Pour sa défense, Me Fernand E. argue qu’il se serait ainsi laissé « embobiner » par l’épouse du trafiquant de drogue sur l’origine de l’argent, ce qui retirerait à son geste, son caractère intentionnel. Aux juges de dire maintenant si l’avocat a « sciemment » contribué à blanchir de l’argent pour le compte de narco-trafiquants notoires et qu’il ne pouvait ignorer l’odeur de l’argent ou s’il a plutôt été une victime de l’organisation criminelle. La condamnation n’est pas acquise d’avance pour l’accusation.

L’enquête policière a minutieusement remonté la piste des flux financiers qui ont alimenté la fondation Kenna au Liechtenstein, puis le compte Bil de Fernand E. Des commissions rogatoires internationales à Genève, au Liechtenstein, aux États-Unis et en Allemagne ainsi que des perquisitions dans les banques luxembourgeoises et à l’étude de l’avocat ont permis de retracer l’origine de l’argent et de le mettre en connexion avec le trafic de stupéfiant, opéré par le réseau de John Knock et de son associé Claude Duboc.

L’audition de l’avocat suisse, Bau­douin Dunand, qui a été lue à l’audience en l’absence de la comparution à Luxembourg de ce témoin cité par le ministère public, fournit des indications sur le degré de connaissance des prévenus de l’origine des fonds qui ont joué à saute-mouton à la fin des années 1980, dans différents établissements au Luxembourg, au Crédit Lyonnais (compte lié à Duboc) d’abord, puis vers une de ses filiales IBI, avant d’atterrir sur un compte de IBI Finance Company en Suisse, ouvert au nom d’une société panaméenne, Gazin Corporation. La bénéficiaire économique s’appelle alors Naomi Philipps. Ninon Dahlem disposait également de procuration sur ce compte, dont l’argent et les titres seront transférés en 1993, vers la fondation Kenna au Liechtenstein.

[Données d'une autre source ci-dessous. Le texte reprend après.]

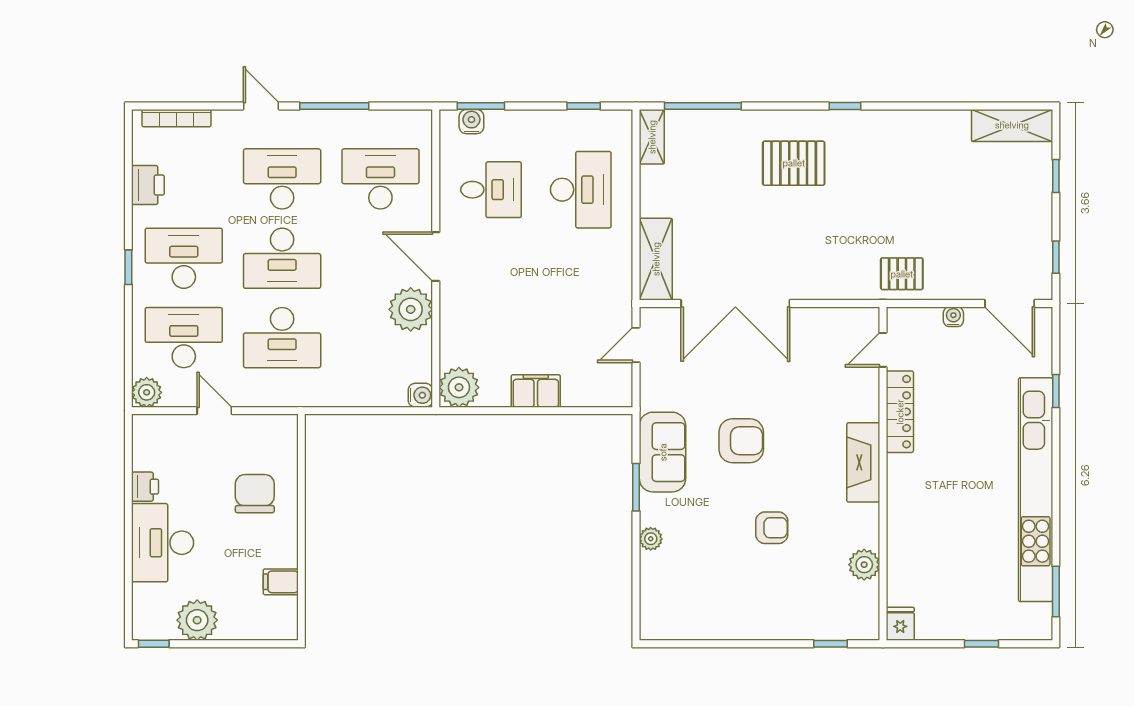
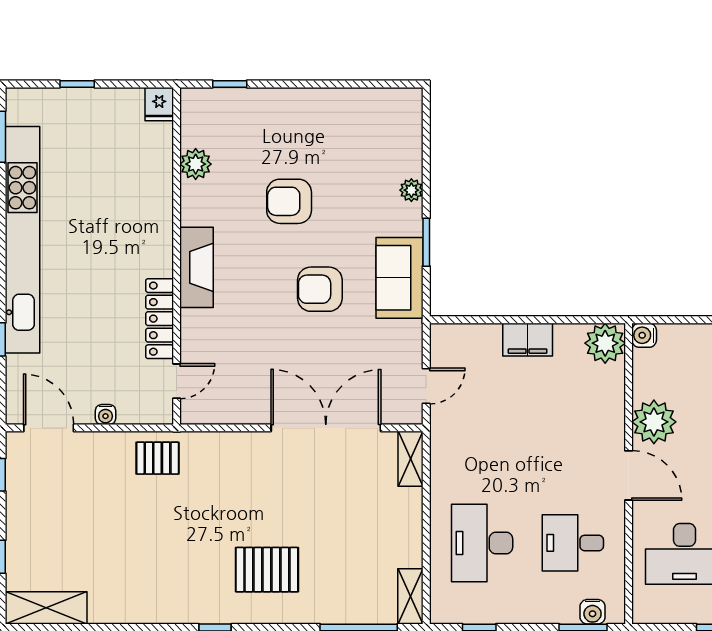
shelving: (656, 259) -> (410, 459), width x0.67, depth x0.75
armchair: (772, 528) -> (289, 201), width x1.38, depth x1.38

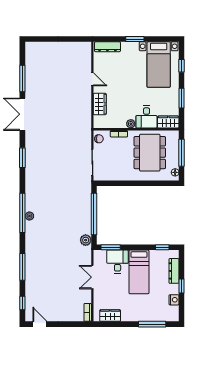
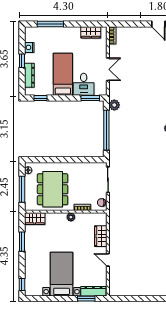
window: (135, 39) -> (86, 299), moved
bed with nightstands: (159, 65) -> (62, 274), moved
window: (182, 66) -> (22, 285), moved
desk: (146, 117) -> (56, 223), removed

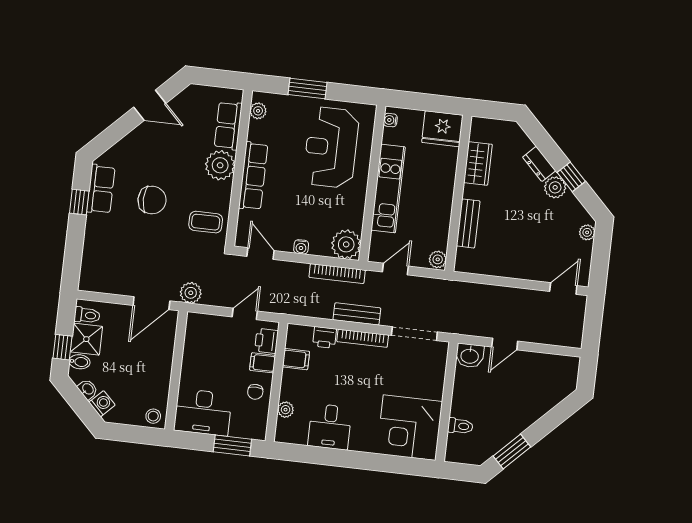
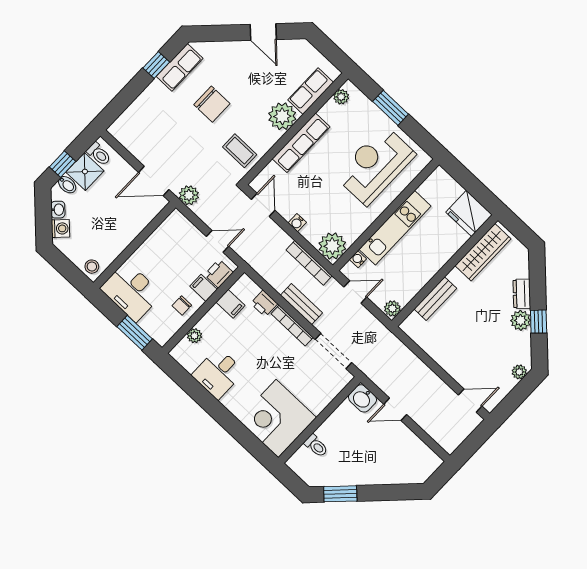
water cooler: (390, 120) -> (358, 259), moved
wardrobe: (478, 163) -> (483, 252), width x1.50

Me Baudouin Dunand est alors administrateur de Gazin et dispose de procuration sur les comptes en Suisse. Il est en relation avec Ninon Dalhem qu’il décrit comme « un pourvoyeur de clients pour IBI » à Genève et au Luxembourg. C’est Dahlem qui l’a mis en relation avec Naomi Philipps. Son témoignage ne s’est pas étendu sur ses relations avec le Luxembourgeois qui donnait les instructions pour la gestion des comptes. Baudouin Dunand a également contribué à la constitution de Kenna Anstalt, qui va accueillir les fonds de Gazin Corp : le transfert de la société panaméenne vers une fondation du Liechtenstein sera justifié par les dispositions plus avantageuses dans cette juridiction en matière de succession. Baudouin Dunand raconte avoir déposé son mandat après les transferts de fonds opérés à la demande de son homologue luxembourgeois. L’avocat suisse déclare dans son audition lui avoir fait connaître les raisons de son retrait de l’affaire dans le « contexte des accusations de trafic de drogue » qui n’étaient pas « compatibles avec (sa) morale ». Dunand a rompu les affaires avec Naomi Philipps parce que, dit-il, il n’était pas « l’ami des trafiquants de drogue ».